Provided passage:

===

The United States Supreme Court just released its decision in Riley v. California that a search warrant is needed to look at the contents of a cell phone during an arrest. The landmark unanimous decision by the Supreme Court affects the realm of defense law by broadening the protections offered by the Fourth Amendment.
The Fourth Amendment provides: “The right of the people to be secure in their persons, houses, papers, and effects, against unreasonable searches and seizures, shall not be violated, and no Warrants shall issue, but upon probable cause, supported by Oath or affirmation, and particularly describing the place to be searched, and the persons or things to be seized.” However, a warrantless search is reasonable only if it falls within a specific exception to the Fourth Amendment’s warrant requirement. The exception at issue in the Riley case was a warrantless search conducted incident to a lawful arrest.
In Riley, the petitioner was stopped for a traffic violation. During his arrest, police officers searched his cell phone without obtaining a warrant, and discovered evidence tying him to another crime. Riley was later convicted of that crime in a criminal defense case based on evidence discovered on his cell phone.
The Court in Riley stated, “Cell phones can store millions of pages of text, thousands of pictures, or hundreds of videos. This has several interrelated privacy consequences. First, a cell phone collects in one place many distinct types of information that reveal much more in combination than any isolated record. Second, the phones capacity allows even just one type of information to convey far more than previously possible. Third, data on the phone can date back for years. In addition, an element of pervasiveness characterizes cell phones but not physical records. A decade ago officers might have occasionally stumbled across a highly personal item such as a diary, but today many of the more than 90% of American adults who own cell phones keep on their person a digital record of nearly every aspect of their lives.” Riley v. California, 573 U.S. 15-22
The Court’s decision in Riley is a welcomed change from the seemingly continuous narrowing of the Fourth Amendment protections, especially in the case of criminal defense. The fact that the decision was unanimous gives me hope that Fourth Amendment arguments don’t always fall on deaf ears.

===

(Items from a data source)
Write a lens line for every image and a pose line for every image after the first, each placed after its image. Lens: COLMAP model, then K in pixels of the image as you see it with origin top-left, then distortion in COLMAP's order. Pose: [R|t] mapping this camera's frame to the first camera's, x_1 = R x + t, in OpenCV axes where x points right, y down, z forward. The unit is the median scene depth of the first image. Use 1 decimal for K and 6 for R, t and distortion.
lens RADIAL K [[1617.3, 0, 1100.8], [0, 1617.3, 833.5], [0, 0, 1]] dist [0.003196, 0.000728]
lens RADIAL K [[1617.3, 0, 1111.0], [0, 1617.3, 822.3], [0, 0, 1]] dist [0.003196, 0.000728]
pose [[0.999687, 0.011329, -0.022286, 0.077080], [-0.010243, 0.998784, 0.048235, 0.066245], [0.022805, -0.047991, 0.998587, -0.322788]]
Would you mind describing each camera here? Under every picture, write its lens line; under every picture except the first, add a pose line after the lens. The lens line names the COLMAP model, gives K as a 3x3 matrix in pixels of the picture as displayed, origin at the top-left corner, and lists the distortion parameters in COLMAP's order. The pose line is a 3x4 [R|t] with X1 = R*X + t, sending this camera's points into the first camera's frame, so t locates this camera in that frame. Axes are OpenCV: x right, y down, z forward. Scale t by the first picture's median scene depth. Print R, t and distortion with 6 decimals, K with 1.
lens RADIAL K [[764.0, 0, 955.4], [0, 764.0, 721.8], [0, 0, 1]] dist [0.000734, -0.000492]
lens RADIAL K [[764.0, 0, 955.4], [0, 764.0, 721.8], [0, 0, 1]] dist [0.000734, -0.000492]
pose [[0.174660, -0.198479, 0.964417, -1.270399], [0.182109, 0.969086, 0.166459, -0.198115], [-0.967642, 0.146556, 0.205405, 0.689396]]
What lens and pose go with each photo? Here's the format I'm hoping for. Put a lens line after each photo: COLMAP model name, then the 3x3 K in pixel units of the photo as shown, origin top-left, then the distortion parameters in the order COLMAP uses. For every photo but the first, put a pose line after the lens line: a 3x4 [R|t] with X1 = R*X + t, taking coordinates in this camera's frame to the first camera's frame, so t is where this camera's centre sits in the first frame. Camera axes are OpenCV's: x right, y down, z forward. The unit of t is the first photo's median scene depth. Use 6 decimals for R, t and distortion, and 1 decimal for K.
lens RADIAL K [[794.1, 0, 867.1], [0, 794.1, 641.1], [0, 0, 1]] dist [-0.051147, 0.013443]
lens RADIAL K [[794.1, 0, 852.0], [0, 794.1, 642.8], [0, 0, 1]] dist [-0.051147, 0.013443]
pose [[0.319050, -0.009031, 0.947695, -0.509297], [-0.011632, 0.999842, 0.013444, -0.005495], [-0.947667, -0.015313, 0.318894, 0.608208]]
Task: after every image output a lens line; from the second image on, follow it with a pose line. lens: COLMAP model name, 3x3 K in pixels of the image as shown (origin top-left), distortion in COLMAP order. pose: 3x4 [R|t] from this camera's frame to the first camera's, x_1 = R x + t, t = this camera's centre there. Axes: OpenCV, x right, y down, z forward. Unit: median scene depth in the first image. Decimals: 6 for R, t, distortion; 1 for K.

===

Brief 1:
Answer these questions about the Riley v. California piece.
(a) How many justices of the Supreme Court disagreed with the decision?
(b) Why was the petitioner in Riley stopped?
(c) According to the Court, what share of American adults own cell phones?
Brief 2:
Rewrite the Riley v. California piece from the words "In Riley, the" through the words "his cell phone.", putting "law enforcement officers" in place of "police officers".

Answer box 1:
(a) None. The decision was unanimous.
(b) For a traffic violation.
(c) More than 90%.

Answer box 2:
In Riley, the petitioner was stopped for a traffic violation. During his arrest, law enforcement officers searched his cell phone without obtaining a warrant, and discovered evidence tying him to another crime. Riley was later convicted of that crime in a criminal defense case based on evidence discovered on his cell phone.